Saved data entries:
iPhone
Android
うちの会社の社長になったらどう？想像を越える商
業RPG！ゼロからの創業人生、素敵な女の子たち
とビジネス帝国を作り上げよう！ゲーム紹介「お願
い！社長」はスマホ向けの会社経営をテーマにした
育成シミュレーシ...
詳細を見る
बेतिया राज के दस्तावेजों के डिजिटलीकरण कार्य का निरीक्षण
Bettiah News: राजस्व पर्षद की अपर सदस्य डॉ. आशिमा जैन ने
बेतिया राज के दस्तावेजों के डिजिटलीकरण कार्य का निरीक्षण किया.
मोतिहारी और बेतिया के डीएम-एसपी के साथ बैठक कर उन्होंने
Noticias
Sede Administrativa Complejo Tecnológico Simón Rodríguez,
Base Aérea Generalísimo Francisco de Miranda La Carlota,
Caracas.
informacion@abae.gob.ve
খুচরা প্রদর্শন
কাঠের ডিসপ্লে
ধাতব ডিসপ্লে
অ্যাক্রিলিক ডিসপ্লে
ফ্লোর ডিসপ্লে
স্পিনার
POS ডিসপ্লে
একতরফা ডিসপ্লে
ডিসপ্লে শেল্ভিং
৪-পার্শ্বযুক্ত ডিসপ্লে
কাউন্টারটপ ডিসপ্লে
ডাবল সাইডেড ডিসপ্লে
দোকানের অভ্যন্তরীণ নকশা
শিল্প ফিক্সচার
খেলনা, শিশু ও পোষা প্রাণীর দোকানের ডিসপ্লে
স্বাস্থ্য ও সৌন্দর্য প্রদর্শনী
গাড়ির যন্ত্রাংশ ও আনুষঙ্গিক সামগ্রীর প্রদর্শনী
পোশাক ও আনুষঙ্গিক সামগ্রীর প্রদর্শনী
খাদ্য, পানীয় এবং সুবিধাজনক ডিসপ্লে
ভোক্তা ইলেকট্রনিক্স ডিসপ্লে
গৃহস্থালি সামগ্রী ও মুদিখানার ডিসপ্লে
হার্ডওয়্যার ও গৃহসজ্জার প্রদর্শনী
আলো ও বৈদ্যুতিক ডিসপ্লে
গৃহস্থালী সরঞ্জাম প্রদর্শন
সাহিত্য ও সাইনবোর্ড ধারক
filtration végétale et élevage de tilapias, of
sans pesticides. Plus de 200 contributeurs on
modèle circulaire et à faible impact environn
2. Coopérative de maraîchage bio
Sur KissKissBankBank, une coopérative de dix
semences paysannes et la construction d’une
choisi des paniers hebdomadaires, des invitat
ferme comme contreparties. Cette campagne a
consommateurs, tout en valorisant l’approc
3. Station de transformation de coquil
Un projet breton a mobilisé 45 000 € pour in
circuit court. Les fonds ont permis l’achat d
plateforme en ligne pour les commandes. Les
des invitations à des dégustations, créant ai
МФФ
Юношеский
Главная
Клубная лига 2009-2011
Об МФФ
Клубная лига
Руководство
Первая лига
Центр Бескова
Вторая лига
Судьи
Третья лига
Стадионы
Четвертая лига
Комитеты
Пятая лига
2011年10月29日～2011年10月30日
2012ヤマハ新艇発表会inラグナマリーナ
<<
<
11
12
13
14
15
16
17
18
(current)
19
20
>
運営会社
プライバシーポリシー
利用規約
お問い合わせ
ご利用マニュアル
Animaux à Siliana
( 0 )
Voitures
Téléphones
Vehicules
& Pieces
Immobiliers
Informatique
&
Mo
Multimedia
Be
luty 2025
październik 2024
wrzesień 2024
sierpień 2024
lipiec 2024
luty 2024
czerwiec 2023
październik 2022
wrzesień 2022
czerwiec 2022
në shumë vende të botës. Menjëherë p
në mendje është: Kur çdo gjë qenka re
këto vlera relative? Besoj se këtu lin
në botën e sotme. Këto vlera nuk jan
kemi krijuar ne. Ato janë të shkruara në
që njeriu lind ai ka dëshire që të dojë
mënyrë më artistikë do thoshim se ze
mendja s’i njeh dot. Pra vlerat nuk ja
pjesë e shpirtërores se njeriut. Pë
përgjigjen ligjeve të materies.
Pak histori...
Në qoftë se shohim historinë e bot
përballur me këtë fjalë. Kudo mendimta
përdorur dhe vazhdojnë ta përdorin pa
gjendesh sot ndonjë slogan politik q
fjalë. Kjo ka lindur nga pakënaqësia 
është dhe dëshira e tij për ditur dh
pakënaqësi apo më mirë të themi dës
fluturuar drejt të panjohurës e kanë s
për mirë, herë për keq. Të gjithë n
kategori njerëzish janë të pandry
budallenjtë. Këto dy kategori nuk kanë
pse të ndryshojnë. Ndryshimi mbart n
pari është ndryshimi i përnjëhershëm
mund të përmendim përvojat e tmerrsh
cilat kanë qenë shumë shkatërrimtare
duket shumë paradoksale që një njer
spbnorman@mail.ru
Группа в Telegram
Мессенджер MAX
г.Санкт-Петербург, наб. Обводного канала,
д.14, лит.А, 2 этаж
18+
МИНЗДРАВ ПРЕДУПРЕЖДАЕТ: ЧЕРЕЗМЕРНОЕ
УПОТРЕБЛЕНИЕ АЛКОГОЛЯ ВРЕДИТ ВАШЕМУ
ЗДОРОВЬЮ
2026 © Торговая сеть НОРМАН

◆ What the exercise asks
Read the entries and pick out all lines that include the word "shumë".

◆ Answer space
në shumë vende të botës. Menjëherë p
cilat kanë qenë shumë shkatërrimtare
duket shumë paradoksale që një njer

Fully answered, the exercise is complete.